Source document:
----------------------------------------
Securities and Exchange Commission v. Sethi Petroleum LLC et al
MEMORANDUM OPINION AND ORDER Granting in Part Denying in Part re 237 MOTION for Disbursement of Funds (Additional Funds Per Settlement or in the alternative Motion to Have the Court Enter a New Order on its Motion to Allow Interpleader and/or Motion to Reconsider and/or Vacate Orders Granting ANBTX's Motion to filed by American National Bank of Texas. the Courts previous Order Granting Motion to Approve Interpleader (Sethi Dkt. #134; Sambina Dkt. #35) is hereby reinstated. It is further ORDERED that American National is hereby discharged from further liability regarding the accounts and isDISMISSED with prejudice from the above styled cases. Signed by Judge Amos L. Mazzant, III on 4/4/17. (cm, )
----------------------------------------
Required action A:
Can you copy out each line of the listing below, leaving out the pictures?

[Collected data]
----------------------------------------
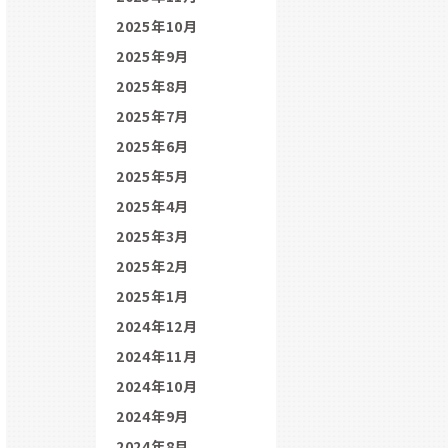
2025年10月
2025年9月
2025年8月
2025年7月
2025年6月
2025年5月
2025年4月
2025年3月
2025年2月
2025年1月
2024年12月
2024年11月
2024年10月
2024年9月
2024年8月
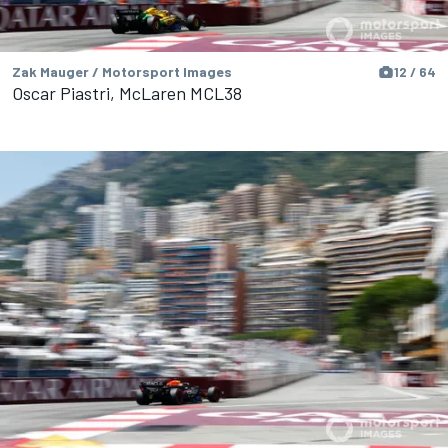
Zak Mauger / Motorsport Images
12 / 64
Oscar Piastri, McLaren MCL38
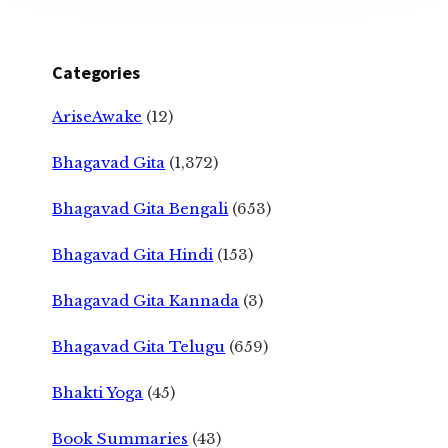
Categories
AriseAwake
(12)
Bhagavad Gita
(1,372)
Bhagavad Gita Bengali
(653)
Bhagavad Gita Hindi
(153)
Bhagavad Gita Kannada
(3)
Bhagavad Gita Telugu
(659)
Bhakti Yoga
(45)
Book Summaries
(43)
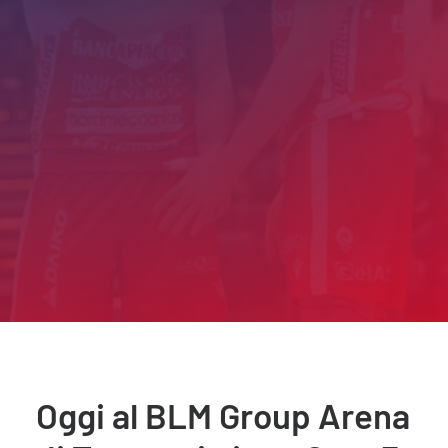
Oggi al BLM Group Arena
----------------------------------------
Required action B:
Could you rewrite the court order from "Securities and Exchange" up to and including "4/4/17. (cm, )", with "discharged" changed to "released"?

Written answer A:
2025年10月
2025年9月
2025年8月
2025年7月
2025年6月
2025年5月
2025年4月
2025年3月
2025年2月
2025年1月
2024年12月
2024年11月
2024年10月
2024年9月
2024年8月
Zak Mauger / Motorsport Images
12 / 64
Oscar Piastri, McLaren MCL38
Categories
AriseAwake
(12)
Bhagavad Gita
(1,372)
Bhagavad Gita Bengali
(653)
Bhagavad Gita Hindi
(153)
Bhagavad Gita Kannada
(3)
Bhagavad Gita Telugu
(659)
Bhakti Yoga
(45)
Book Summaries
(43)
Oggi al BLM Group Arena

Written answer B:
Securities and Exchange Commission v. Sethi Petroleum LLC et al
MEMORANDUM OPINION AND ORDER Granting in Part Denying in Part re 237 MOTION for Disbursement of Funds (Additional Funds Per Settlement or in the alternative Motion to Have the Court Enter a New Order on its Motion to Allow Interpleader and/or Motion to Reconsider and/or Vacate Orders Granting ANBTX's Motion to filed by American National Bank of Texas. the Courts previous Order Granting Motion to Approve Interpleader (Sethi Dkt. #134; Sambina Dkt. #35) is hereby reinstated. It is further ORDERED that American National is hereby released from further liability regarding the accounts and isDISMISSED with prejudice from the above styled cases. Signed by Judge Amos L. Mazzant, III on 4/4/17. (cm, )